What they found is that the market capitalisation, or total value of all stock shares, of traditional oil companies far outstripped that of the alternative energy companies.
That indicated to them that investors believe oil is going to do well in the near future and occupy a larger share of the energy market than alternative energy, said Malyshkina.
"To assess the time until a considerable fraction of oil is likely to be replaced by alternatives, we used advanced pricing equations to make sense of the large discrepancy between the market capitalization of traditional oil companies and the market capitalization of alternative-energy companies," she told AFP.
Their calculations show that there would not be a widely available replacement for oil-based fuels before 2140, which, even if the more optimistic date of 2054 for oil depletion is retained, would mean there could be a gap of around 90 years when it might be difficult to run a motor vehicle.
Nearly two-thirds of crude oil is used to produce gasoline and diesel to run vehicles, said Malyshkina.
The researchers' calculations were based on the theory that long-term investors are good predictors of when new technologies will become commonplace.
"Sophisticated investors tend to put considerable effort into collecting, processing and understanding information relevant to the future cash flows paid by securities," said Malyshkina.
"As a result, market forecasts of future events, representing consensus predictions of a large number of investors, tend to be relatively accurate."
Similar calculations have been used to accurately predict the outcome of elections and the results of sports events, Malyshkina said.
But all is not doom and gloom, says the study.

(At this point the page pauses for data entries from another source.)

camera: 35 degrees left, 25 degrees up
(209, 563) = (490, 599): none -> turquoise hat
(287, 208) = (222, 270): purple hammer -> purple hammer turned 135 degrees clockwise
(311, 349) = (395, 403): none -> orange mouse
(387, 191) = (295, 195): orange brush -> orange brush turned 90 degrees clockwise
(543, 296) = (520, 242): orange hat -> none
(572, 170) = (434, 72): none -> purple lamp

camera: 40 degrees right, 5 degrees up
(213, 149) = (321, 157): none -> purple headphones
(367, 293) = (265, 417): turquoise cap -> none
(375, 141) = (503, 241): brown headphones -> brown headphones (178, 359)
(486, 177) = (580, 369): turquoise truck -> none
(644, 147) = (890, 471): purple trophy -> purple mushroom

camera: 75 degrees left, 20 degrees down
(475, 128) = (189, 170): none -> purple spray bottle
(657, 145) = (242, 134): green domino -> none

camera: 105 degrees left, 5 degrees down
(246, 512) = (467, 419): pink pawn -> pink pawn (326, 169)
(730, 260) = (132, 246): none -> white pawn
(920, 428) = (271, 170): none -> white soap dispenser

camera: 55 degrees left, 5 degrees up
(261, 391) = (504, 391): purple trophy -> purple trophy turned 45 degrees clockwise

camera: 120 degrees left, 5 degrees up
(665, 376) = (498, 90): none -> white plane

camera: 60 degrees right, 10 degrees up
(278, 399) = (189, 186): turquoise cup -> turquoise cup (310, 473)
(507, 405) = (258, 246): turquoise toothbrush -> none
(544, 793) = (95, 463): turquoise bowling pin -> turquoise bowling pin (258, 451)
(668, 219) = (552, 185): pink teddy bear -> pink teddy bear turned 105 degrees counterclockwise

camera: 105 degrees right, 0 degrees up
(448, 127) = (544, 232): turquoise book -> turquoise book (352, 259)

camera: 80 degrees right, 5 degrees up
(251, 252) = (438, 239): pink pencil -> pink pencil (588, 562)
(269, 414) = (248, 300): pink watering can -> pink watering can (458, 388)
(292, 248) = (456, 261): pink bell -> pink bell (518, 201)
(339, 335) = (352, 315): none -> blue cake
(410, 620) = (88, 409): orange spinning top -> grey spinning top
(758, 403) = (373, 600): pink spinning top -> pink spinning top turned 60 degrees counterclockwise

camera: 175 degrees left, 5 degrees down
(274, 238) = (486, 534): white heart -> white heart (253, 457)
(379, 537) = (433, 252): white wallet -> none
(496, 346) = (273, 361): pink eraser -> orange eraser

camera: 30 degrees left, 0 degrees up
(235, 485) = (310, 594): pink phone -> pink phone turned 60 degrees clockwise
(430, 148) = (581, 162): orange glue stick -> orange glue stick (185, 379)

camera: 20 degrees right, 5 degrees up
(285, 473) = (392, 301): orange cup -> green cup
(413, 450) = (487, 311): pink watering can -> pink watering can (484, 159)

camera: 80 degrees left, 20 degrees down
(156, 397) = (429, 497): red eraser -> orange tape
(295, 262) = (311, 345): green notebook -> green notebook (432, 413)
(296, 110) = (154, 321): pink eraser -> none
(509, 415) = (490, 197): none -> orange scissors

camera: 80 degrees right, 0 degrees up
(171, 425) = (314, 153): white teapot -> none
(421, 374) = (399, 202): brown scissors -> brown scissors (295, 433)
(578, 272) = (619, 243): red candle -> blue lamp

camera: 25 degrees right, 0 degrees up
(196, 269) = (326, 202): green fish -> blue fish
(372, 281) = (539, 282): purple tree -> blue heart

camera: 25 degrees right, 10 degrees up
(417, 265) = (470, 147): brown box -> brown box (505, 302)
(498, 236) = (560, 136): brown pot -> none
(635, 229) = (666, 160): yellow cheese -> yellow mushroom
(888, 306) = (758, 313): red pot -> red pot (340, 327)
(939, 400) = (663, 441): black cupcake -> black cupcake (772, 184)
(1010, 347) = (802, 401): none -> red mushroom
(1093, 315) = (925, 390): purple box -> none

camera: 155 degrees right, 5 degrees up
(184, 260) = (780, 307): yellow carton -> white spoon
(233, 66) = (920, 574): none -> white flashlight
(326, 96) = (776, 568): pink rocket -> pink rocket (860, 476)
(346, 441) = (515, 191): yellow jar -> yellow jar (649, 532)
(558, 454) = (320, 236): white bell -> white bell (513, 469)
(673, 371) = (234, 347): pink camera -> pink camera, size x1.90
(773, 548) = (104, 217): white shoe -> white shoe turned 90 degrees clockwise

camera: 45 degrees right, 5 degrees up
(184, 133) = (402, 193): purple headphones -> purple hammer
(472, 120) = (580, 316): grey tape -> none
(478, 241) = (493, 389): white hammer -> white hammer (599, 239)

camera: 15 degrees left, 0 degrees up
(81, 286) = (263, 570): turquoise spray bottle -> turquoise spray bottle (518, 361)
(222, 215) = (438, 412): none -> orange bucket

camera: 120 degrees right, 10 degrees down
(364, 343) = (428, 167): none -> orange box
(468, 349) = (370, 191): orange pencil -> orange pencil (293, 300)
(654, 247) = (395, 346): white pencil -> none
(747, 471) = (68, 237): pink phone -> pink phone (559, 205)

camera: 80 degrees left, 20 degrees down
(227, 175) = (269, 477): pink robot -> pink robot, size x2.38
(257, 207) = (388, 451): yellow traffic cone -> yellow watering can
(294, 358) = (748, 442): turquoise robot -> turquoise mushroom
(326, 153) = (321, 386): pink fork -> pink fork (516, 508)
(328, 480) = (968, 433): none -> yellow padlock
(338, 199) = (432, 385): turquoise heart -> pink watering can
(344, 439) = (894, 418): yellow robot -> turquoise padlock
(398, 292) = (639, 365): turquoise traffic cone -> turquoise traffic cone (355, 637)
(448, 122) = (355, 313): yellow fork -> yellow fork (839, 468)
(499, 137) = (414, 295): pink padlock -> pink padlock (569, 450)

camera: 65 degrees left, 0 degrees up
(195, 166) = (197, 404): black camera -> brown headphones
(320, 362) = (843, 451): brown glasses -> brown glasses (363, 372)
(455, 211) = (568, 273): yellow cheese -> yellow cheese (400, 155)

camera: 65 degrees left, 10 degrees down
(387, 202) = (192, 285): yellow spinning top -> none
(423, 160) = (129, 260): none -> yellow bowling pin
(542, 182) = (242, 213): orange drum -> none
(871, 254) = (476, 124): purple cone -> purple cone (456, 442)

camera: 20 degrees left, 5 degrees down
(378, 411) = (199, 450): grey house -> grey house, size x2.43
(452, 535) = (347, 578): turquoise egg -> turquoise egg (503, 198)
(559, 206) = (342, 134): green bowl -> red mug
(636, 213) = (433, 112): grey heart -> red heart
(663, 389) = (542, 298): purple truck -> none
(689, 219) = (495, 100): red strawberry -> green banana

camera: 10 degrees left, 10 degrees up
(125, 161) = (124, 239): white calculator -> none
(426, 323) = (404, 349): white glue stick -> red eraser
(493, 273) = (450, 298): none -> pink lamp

On the oil supply side, consumption could well decrease in future as more energy-saving measures are introduced and used by consumers, and new oil reserves could become available as extraction techniques improve.
On the alternative fuel side of the equation, the study did not look at nonprofits, government agencies and universities which are developing new fuels, because they are not quoted on the stock market.
And if governments announced new policy initiatives to promote alternative fuel development, share prices of alternative energy companies would rise, and the gap between the end of oil and the kick-in of alternative fuels would shrink.